Marcus Nurdin, the executive director of Fuel Cell Europe, told EURACTIV that the majority of his association’s members were “frustrated and angry at how the initiative has been dealt with and what will come out of it”.
He points out that the European Hydrogen and Fuel Cell Technology Platform, launched by the Commission in 2004 with a view to defining a common strategic research agenda on these technologies, had stressed that some €7.4 billion of public and private resources would be needed between 2007 and 2015 if the bloc was serious about deploying hydrogen and fuel cell technologies.
“But in effect, what we have got from the Commission represents no more money than we got before,” he lamented, adding that even the minor increase in funding from FP6 (€315 million) to FP7 (€470 million) was offset by the fact that companies are being forced to pay an annual membership fee of €35,000 (€17,000 for SMEs) if they wish to qualify for some of the funds. “The bottom line is that industry is being told to pay if it wants to get any of the money and there’s not even any more money than there was before.”

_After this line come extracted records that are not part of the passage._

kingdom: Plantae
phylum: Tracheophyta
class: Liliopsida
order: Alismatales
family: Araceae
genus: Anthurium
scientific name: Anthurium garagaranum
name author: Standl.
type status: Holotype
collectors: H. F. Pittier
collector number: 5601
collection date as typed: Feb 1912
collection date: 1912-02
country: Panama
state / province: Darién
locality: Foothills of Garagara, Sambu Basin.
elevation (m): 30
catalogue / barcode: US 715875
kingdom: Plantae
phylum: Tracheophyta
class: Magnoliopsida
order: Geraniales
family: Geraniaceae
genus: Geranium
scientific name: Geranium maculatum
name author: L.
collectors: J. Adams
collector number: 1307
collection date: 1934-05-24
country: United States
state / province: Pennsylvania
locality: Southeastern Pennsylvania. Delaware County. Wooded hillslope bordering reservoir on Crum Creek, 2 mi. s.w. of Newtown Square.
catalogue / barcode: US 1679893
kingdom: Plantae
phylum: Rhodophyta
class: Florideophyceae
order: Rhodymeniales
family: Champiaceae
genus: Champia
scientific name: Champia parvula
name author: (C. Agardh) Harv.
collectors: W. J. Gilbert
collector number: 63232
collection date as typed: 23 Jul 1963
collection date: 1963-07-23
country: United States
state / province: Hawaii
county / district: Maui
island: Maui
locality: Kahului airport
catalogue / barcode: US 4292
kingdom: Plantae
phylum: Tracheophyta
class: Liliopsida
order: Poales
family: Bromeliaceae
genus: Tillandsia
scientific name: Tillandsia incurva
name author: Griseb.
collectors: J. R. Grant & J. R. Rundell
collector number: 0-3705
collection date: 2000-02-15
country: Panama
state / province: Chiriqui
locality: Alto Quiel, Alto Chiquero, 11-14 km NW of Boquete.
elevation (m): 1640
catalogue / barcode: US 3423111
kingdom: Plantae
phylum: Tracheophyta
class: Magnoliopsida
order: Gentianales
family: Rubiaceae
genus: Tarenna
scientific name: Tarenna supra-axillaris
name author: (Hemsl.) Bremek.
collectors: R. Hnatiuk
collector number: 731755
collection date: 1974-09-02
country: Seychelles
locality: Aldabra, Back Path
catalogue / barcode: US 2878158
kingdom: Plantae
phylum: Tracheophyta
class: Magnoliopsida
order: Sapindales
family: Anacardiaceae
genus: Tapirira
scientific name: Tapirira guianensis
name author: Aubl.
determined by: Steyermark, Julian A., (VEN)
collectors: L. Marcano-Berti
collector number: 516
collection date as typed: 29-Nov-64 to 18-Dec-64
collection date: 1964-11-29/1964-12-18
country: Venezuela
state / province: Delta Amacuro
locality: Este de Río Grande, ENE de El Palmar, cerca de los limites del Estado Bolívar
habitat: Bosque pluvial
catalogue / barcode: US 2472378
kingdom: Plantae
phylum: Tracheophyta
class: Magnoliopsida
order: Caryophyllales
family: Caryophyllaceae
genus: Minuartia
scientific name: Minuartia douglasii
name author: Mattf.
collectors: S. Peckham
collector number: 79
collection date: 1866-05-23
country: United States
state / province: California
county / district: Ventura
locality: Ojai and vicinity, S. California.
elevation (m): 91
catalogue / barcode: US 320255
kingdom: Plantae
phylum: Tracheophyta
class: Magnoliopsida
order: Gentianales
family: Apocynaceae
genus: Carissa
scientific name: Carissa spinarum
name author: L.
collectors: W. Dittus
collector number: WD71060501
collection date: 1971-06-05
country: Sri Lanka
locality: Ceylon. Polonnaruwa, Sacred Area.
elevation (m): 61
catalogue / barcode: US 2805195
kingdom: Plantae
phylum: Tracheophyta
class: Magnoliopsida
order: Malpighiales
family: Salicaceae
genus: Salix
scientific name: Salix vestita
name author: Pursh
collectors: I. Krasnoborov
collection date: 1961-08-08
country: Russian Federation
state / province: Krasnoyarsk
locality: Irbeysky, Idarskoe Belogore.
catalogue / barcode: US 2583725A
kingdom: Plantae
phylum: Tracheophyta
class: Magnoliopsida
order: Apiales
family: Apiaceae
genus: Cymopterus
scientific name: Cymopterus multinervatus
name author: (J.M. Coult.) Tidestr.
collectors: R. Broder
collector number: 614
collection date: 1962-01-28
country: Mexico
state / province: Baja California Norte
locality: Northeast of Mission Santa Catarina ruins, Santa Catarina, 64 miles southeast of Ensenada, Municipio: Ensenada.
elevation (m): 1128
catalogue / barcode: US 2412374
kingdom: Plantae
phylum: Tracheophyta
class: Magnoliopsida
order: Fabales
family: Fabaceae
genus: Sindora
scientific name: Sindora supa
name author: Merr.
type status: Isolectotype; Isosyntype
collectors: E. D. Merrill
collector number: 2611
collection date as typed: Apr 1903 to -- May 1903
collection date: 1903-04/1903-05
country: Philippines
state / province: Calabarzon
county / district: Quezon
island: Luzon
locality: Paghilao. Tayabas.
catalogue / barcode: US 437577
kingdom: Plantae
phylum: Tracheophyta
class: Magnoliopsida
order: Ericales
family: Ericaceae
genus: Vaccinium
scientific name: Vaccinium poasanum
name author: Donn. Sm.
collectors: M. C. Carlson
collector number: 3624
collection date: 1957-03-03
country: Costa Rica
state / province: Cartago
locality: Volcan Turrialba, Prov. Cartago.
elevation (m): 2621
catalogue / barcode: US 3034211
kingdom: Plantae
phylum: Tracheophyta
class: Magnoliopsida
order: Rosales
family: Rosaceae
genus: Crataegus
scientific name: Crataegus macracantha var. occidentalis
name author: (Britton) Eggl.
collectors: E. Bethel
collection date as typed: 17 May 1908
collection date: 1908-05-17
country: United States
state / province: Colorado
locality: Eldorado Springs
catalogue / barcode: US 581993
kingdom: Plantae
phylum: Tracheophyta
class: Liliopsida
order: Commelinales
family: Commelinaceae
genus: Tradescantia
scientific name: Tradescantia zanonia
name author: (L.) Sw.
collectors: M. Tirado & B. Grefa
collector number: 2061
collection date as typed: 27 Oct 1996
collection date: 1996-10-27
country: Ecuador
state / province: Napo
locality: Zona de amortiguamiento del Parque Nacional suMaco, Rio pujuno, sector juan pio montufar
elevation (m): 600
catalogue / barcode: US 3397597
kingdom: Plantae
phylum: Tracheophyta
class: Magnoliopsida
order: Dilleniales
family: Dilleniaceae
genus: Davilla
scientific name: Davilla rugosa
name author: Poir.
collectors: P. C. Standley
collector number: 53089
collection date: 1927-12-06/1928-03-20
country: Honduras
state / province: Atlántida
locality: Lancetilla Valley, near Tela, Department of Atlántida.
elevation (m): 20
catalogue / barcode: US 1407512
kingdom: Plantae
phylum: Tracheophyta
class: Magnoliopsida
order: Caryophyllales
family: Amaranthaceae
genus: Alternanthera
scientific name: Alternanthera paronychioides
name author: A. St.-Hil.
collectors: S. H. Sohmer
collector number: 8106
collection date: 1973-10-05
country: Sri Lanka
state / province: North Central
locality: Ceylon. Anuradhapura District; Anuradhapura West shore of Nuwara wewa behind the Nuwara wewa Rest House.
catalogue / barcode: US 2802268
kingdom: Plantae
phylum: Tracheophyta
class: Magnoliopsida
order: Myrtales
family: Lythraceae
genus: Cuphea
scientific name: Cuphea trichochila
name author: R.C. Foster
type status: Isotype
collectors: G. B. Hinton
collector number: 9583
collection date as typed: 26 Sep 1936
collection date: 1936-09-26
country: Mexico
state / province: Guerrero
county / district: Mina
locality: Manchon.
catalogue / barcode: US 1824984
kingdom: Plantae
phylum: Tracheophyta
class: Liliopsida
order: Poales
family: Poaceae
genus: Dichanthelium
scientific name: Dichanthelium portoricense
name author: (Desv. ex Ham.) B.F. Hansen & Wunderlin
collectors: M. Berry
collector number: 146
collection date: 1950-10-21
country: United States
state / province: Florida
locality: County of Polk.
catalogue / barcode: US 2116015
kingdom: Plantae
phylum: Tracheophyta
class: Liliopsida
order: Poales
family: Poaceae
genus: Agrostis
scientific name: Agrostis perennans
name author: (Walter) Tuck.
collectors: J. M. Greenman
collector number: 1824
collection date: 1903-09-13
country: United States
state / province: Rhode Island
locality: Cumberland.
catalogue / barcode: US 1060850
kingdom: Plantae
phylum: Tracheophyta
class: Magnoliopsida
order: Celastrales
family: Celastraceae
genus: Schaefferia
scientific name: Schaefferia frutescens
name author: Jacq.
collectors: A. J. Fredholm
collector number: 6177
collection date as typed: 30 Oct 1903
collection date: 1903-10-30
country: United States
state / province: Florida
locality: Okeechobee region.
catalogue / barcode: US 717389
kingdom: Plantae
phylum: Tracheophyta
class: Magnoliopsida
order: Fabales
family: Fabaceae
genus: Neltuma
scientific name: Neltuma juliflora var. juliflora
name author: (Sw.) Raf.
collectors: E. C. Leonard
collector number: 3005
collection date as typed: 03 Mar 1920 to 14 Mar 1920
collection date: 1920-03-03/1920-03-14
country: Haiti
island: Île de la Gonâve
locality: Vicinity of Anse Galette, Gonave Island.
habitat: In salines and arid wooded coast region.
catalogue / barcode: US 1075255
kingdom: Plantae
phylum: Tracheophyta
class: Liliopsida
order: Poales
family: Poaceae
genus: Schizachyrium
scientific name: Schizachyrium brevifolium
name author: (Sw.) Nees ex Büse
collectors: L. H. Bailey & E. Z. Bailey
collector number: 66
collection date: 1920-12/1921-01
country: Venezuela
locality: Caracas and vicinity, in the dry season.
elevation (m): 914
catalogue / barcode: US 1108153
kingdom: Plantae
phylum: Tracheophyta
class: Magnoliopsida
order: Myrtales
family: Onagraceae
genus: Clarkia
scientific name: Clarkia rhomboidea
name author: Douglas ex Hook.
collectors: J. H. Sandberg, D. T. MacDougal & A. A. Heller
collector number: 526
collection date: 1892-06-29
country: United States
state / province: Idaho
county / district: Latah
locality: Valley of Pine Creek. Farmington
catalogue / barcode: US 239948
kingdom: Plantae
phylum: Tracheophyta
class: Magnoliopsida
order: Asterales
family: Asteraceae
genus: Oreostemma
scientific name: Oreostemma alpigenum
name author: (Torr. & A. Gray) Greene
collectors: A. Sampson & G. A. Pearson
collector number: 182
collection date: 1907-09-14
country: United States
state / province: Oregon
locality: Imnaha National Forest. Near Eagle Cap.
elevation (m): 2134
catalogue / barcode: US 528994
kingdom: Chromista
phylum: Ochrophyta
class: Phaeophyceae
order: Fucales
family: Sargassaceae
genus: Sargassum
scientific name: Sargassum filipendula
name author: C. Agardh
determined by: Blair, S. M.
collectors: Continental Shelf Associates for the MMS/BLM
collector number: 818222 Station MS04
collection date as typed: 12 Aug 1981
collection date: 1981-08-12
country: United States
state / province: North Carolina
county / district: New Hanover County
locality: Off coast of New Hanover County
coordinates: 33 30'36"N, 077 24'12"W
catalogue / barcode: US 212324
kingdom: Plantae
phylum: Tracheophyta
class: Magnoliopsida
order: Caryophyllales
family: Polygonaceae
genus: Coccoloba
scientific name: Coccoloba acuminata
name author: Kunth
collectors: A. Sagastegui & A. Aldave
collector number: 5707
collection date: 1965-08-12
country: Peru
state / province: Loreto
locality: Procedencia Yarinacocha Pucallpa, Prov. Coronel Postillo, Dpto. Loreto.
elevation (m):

“We thought this was going to be a genuine attempt to help the European industry to catch up with the US,” he lamented, calling on the Commission to explain “how it intends to fill the gap”.
But Poto?nik was quick to remind that “the system we have to deal with in Europe is very different to that in the US” as at least 85% of European research funds are channelled through the member states.
“The EU’s goal is to avoid fragmentation and unnecessary duplication,” he stressed, adding that he was “very confident” that the technologies would become more economic in the near future.